## Study text
== == ==
The "whites-only" tree at Jena High School. The tree has since been cut down.

Photo: © 2007 Michael David Murphy. Licensed under Creative Commons.

Latest Developments:

On September 14th, 2007, the conviction of Jena Six defendant Mychal Bell was overturned by Louisiana's Third Circuit Court of Appeals. I'll provide analysis of the court's ruling as soon as the text is available, but the gist of the ruling as I understand it is that the D.A.'s decision to charge Bell as an adult was improper and contradicted relevant state law.

The Ghosts of Katrina:

When Hurricane Katrina shook New Orleans, it also displaced tens of thousands of black residents into the surrounding area, much of which was made up of predominantly white towns and suburbs.

The Town of Jena:

One of those little towns is Jena, Louisiana, a 3,000-strong, 86% white community nested in central Louisiana's LaSalle Parish. Several hundred teenagers live in the town, and Jena's only high school, unsurprisingly named Jena High School, is public. This means that, under the Brown v. Board of Education precedent, it's integrated. Well, most of it, anyway.
== == ==
## Collected data
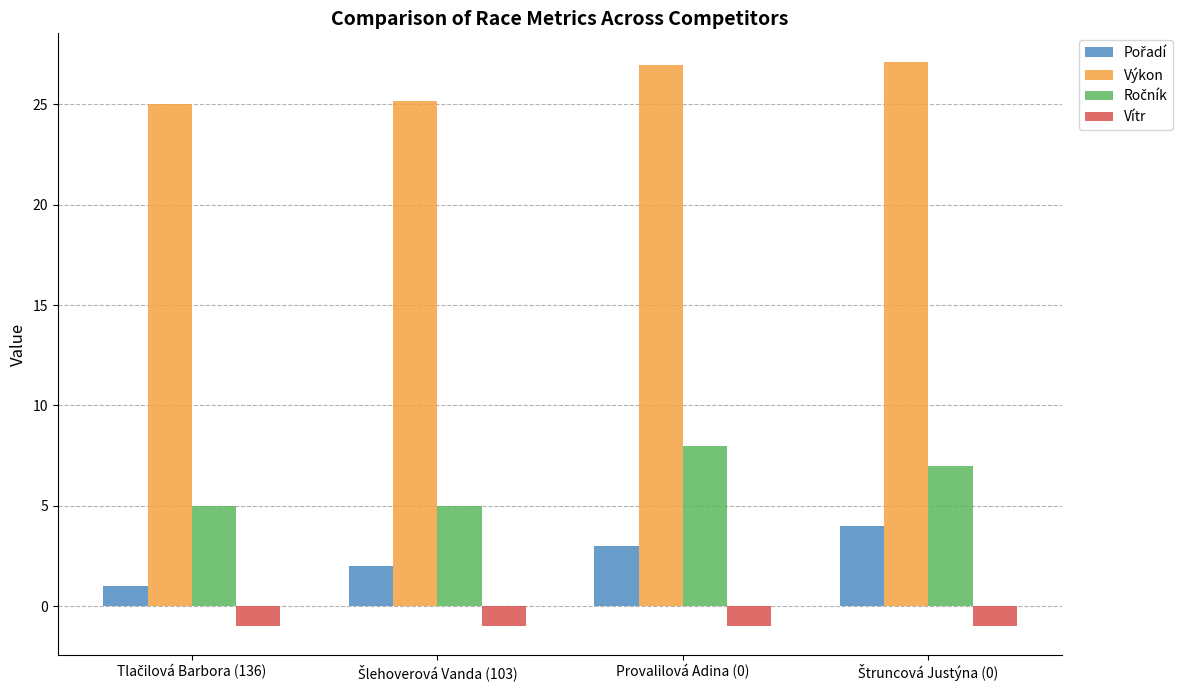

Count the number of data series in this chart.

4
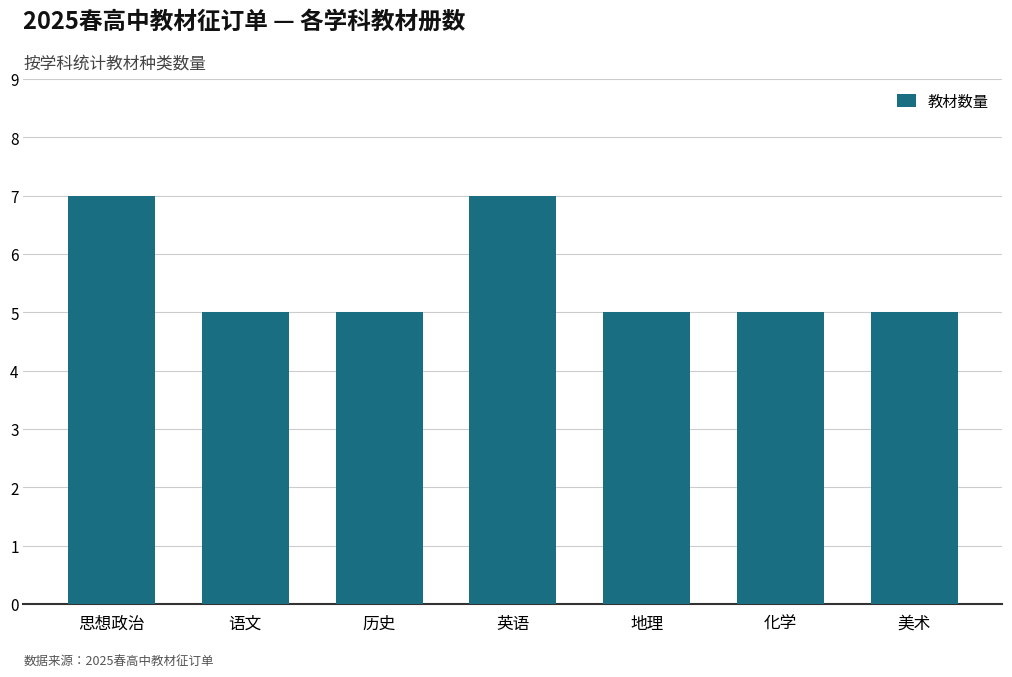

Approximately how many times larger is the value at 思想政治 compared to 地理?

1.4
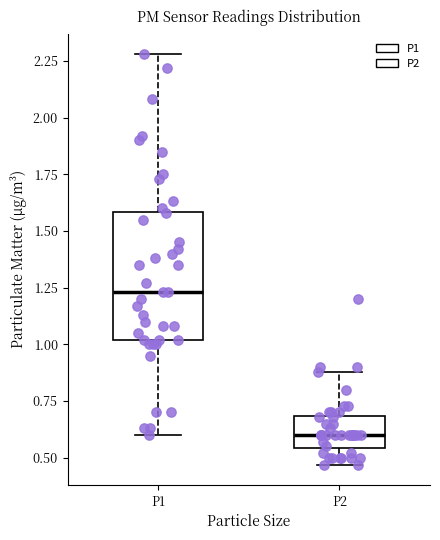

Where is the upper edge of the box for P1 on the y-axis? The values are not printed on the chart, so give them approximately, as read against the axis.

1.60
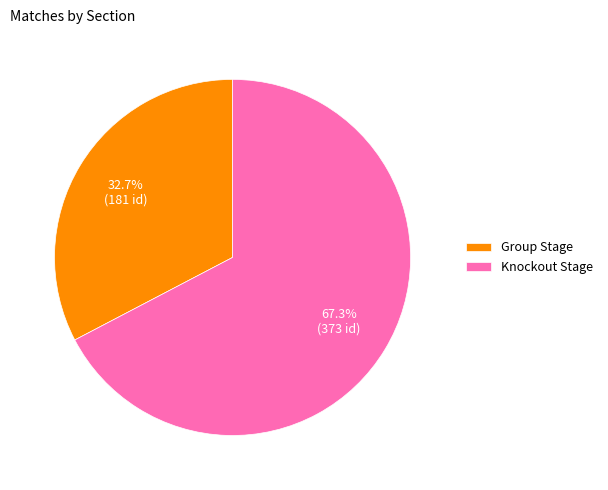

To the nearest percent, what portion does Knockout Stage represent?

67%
== == ==
## Questions on the material
a – From the listing, copy out word for word the stretch from the line containing "Where is the" through the end of the listing. Leave the pictures out.
b – Continue the text on the Jena Six case from where it stops.

## Responses by item number
a –
Where is the upper edge of the box for P1 on the y-axis? The values are not printed on the chart, so give them approximately, as read against the axis.

1.60

To the nearest percent, what portion does Knockout Stage represent?

67%

b –
Nooses on the Tree:

On the campus of Jena High School is a big, shady tree. According to students and others from the local community, it was understood that the tree's shade was for white kids. A black teenager attempted to sit under it on August 31st, 2006; accounts vary as to whether or not he was prevented from doing so. The next day, three nooses were found hanging in its branches. The white students who admitted to hanging the nooses were suspended for three days.

Integrating the Shade:

Several days after the noose incident, a group of black students gathered and sat under the tree in protest. White students' parents called the police, and LaSalle County's white district attorney stormed the campus with armed police and gave an impromptu lecture to the black students who had gathered under the tree. "I could end your lives with the stroke of a pen," he reportedly told them.

The All-White Party:

In October 2006, a black student was beaten and thrown out for attending an all-white party. None of the white students who beat him were arrested.

The Gas Station Incident:

Later in October, a white student allegedly drew a gun on black students at a gas station and threatened them with it. When black students took the gun away from him and brought it to police, they were promptly arrested and charged with robbery and assault for "stealing" the white student's gun. The white student was, of course, not arrested.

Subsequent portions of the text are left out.